First Day of Fall 2015

Today I managed to walk the pasture and take some pictures of our ever-expanding flock. Our commercial flock is up to almost 80 ewes and we purchased 11 registered Katahdin ewes and 11 registered Katahdin lambs this summer. We’ve sold out of freezer lambs this season, sold quite a few ram lambs for breeding, and our sales to the Islamic community increased this year.

We’ve decided to hold back all of our ewes as we’ve been able to plant all of our acres to pasture and put up more fence. We’ll likely be lambing early in 2016 or maybe even late this fall, as a few ram lambs got in with the flock due to a fence failure. Hopefully we’ve solved that problem for next year!

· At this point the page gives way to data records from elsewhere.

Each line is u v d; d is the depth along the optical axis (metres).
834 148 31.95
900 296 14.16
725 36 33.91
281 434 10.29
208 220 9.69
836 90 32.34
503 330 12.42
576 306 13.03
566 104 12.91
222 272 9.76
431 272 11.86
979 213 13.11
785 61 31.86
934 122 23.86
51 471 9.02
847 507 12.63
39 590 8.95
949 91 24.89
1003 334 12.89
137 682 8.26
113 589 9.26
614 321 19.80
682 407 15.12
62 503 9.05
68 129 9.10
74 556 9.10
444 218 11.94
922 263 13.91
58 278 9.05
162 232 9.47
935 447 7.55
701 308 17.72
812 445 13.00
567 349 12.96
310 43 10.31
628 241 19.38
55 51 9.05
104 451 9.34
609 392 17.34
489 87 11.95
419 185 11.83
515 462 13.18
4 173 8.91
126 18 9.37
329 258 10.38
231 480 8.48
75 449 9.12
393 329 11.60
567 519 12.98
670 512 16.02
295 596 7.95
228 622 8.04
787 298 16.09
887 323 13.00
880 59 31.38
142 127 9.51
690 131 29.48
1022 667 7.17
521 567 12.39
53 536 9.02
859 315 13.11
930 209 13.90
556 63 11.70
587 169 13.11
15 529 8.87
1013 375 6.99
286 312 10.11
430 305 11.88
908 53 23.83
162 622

If not, we’re sure the goats will find the holes… again. We’ve nicknamed our three female goats the goat patrol because it looks like they are always on the look out for weaknesses in the fence. We sold two goats this year, one female and one buck. Hopefully the buck serviced the three remaining ladies so we’ll have plenty of milk for any orphaned lambs. If so, we’ll likely have a few Alpine/Sannen crosses for sale again next year.

 

goat patrol

And, the goat patrol!

 

commercial and registered flock

The commercial and registered flocks graze in the same field, but don’t mingle much. Commercial flock has more color and is in the foreground. Registered flock is in the back ground and is mostly white. We’ve nicknamed them the star belly sneetches ; )

registered ram lambs

Four registered ram lambs and one ewe. We’ll be keeping the best out of these four for breeding next year.

registered rams

Nice looking five-month old registered ram lambs.

registered ram with pink nose

Love this boy’s pink nose!

pasture with lambs

Some enjoy shade, some enjoy sun, on this warm and beautiful first day of fall.